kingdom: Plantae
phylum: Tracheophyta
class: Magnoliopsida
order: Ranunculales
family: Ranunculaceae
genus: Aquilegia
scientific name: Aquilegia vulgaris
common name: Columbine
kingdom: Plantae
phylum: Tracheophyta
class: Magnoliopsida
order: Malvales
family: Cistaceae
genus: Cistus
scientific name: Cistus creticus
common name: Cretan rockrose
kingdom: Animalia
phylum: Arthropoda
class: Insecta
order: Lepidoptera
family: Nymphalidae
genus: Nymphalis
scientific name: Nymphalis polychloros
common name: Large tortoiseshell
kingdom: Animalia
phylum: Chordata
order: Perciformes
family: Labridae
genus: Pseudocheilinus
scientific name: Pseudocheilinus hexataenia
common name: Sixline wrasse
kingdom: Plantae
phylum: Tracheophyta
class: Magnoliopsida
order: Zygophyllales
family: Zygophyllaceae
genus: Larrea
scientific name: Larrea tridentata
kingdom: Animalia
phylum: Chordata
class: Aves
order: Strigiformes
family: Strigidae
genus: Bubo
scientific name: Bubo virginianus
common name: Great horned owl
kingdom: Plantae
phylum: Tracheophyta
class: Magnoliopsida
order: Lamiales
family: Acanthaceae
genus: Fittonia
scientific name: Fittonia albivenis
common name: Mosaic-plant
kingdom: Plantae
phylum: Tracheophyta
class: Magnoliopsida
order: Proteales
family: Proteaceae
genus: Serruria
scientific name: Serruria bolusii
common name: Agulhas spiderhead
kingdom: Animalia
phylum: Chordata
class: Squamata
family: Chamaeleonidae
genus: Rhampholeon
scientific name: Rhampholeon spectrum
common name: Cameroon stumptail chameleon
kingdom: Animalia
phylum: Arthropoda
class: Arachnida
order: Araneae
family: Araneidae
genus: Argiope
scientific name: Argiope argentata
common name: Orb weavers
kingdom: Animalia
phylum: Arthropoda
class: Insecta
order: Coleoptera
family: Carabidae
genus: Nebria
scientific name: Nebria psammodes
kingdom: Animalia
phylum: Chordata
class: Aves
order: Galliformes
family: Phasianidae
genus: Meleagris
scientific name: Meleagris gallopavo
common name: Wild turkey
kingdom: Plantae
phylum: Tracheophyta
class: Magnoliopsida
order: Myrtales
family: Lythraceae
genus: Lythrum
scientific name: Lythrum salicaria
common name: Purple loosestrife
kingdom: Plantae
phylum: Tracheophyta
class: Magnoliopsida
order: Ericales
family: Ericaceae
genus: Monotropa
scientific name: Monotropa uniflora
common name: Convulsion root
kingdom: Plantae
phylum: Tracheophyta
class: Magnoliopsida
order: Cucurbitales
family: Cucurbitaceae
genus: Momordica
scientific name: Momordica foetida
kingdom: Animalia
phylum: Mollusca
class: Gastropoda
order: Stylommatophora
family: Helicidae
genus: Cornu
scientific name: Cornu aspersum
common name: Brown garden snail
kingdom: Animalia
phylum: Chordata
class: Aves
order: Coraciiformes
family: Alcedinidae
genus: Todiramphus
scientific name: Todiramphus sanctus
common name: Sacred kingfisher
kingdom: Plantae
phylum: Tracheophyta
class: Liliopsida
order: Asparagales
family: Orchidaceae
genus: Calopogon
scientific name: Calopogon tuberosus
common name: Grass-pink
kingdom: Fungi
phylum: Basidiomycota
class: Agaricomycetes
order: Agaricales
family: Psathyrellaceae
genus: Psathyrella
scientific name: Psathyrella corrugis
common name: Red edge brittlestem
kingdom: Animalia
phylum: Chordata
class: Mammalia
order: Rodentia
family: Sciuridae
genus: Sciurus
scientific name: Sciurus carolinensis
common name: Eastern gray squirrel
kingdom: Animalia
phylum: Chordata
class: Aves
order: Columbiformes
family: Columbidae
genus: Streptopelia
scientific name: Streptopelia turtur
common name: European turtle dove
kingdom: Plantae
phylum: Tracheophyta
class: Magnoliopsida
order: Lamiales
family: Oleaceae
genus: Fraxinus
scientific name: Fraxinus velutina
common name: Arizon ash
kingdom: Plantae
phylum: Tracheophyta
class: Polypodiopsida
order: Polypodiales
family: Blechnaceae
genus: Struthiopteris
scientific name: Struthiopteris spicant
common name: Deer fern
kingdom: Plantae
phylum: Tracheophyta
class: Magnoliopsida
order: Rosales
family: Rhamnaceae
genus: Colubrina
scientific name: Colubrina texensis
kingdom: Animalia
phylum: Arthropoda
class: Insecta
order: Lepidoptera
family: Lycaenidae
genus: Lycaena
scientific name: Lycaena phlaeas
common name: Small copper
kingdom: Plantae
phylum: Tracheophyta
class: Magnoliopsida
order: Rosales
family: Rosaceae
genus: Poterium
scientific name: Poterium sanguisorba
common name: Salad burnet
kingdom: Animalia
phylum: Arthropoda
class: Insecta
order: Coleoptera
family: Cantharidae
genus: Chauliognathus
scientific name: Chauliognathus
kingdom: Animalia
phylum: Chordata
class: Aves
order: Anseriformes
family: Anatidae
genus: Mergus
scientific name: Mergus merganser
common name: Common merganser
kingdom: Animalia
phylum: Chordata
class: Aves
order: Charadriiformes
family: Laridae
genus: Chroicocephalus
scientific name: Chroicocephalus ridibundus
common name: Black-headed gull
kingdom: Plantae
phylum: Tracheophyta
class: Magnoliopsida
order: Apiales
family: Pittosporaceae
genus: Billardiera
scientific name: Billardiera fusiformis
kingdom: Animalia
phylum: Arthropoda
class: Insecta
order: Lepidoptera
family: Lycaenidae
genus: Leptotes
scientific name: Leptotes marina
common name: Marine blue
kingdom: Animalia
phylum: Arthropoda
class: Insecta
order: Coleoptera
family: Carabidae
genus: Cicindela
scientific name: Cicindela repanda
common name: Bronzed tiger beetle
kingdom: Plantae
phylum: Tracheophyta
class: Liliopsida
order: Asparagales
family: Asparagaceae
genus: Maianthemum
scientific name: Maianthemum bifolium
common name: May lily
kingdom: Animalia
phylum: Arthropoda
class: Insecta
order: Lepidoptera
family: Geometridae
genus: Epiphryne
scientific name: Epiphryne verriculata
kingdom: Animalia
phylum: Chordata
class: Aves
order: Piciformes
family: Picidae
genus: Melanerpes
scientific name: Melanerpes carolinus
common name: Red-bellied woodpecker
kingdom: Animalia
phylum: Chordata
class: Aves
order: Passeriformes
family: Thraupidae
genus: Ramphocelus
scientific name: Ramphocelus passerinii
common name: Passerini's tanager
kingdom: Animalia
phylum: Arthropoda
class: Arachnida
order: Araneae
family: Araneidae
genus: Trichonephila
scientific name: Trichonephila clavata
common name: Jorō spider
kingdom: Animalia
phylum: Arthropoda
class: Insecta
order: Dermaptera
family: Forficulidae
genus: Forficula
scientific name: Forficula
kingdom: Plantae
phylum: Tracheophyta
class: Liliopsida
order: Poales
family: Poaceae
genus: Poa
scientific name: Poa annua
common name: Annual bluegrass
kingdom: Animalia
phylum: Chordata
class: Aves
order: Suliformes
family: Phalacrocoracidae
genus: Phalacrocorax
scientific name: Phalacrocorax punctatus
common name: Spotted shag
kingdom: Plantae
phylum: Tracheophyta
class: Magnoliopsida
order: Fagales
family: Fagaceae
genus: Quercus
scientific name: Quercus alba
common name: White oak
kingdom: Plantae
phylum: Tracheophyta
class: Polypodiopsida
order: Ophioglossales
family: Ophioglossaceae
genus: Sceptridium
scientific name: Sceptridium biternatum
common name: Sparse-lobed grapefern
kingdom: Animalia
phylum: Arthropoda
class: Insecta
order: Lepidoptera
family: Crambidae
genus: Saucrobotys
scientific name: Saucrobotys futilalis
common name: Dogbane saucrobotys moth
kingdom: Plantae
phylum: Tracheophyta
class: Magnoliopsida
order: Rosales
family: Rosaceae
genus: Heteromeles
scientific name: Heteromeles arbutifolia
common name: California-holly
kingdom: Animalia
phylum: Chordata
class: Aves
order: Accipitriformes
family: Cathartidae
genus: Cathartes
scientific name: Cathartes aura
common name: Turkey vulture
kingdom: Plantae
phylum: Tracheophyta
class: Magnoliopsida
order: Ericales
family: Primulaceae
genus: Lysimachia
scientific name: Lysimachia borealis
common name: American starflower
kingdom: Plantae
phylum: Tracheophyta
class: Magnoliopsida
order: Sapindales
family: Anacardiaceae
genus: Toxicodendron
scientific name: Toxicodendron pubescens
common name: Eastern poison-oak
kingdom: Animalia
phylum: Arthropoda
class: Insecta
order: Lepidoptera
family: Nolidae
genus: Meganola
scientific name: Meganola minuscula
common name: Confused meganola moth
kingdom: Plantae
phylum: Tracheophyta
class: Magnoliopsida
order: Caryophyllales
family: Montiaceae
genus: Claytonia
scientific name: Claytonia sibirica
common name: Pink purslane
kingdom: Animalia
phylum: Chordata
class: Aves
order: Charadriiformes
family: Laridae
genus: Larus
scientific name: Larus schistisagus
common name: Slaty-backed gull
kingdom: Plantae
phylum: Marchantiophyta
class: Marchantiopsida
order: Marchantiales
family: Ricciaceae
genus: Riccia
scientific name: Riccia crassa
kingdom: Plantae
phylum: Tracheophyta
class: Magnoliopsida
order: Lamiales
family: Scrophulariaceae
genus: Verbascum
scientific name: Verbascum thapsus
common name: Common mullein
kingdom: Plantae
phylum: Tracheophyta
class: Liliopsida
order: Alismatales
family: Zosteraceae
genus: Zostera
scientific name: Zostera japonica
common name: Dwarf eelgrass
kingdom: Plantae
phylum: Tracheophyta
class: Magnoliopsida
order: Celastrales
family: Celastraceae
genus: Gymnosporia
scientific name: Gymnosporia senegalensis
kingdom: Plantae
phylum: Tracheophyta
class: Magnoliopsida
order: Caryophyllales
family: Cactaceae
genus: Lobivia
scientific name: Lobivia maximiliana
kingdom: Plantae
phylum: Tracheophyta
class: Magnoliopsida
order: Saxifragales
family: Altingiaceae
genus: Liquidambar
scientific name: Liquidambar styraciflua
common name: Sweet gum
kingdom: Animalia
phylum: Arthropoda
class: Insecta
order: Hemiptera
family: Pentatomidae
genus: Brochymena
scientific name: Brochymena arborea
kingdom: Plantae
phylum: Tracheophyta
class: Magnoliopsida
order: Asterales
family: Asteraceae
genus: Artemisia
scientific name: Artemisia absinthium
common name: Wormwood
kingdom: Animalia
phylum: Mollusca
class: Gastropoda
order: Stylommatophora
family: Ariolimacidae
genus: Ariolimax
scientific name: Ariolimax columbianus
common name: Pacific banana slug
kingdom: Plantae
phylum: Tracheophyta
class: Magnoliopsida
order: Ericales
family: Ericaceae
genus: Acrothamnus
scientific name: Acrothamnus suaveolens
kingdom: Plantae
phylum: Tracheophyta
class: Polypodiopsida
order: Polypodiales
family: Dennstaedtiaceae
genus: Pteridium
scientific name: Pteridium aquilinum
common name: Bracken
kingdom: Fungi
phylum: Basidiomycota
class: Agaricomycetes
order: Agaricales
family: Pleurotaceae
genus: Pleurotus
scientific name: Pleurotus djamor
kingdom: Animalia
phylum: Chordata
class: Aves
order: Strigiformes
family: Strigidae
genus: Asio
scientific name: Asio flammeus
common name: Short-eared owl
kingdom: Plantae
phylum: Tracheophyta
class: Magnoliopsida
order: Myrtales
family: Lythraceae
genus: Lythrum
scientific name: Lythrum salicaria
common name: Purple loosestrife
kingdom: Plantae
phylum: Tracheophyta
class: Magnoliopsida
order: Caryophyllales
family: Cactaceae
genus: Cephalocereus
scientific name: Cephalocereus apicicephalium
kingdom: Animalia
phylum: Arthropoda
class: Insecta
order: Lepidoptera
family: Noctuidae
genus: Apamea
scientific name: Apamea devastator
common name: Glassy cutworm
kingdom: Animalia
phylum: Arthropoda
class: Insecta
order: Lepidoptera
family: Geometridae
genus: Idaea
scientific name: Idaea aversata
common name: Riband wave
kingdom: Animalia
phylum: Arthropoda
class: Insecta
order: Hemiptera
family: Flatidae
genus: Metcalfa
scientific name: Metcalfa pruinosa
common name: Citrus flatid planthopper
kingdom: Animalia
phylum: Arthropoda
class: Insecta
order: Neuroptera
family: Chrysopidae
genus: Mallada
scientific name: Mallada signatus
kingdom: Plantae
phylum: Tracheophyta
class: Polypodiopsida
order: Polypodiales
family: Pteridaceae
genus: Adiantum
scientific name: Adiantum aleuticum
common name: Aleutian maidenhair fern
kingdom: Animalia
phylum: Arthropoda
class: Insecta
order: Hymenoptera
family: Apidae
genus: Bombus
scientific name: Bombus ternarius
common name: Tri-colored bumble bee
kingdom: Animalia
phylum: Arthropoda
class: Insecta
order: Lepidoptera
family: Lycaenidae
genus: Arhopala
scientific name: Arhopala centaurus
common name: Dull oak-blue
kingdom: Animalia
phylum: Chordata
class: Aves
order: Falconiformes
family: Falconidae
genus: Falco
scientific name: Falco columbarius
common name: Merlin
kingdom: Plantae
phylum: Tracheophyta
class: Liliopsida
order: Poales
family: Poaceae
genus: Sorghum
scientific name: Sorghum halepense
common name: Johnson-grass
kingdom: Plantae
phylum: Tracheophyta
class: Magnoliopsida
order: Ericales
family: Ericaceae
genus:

## [Task description]
Copy the records above from their first line through the line containing "common name: Cretan rockrose", both included, keeping every line unchanged.

## [Result of this exercise]
kingdom: Plantae
phylum: Tracheophyta
class: Magnoliopsida
order: Ranunculales
family: Ranunculaceae
genus: Aquilegia
scientific name: Aquilegia vulgaris
common name: Columbine
kingdom: Plantae
phylum: Tracheophyta
class: Magnoliopsida
order: Malvales
family: Cistaceae
genus: Cistus
scientific name: Cistus creticus
common name: Cretan rockrose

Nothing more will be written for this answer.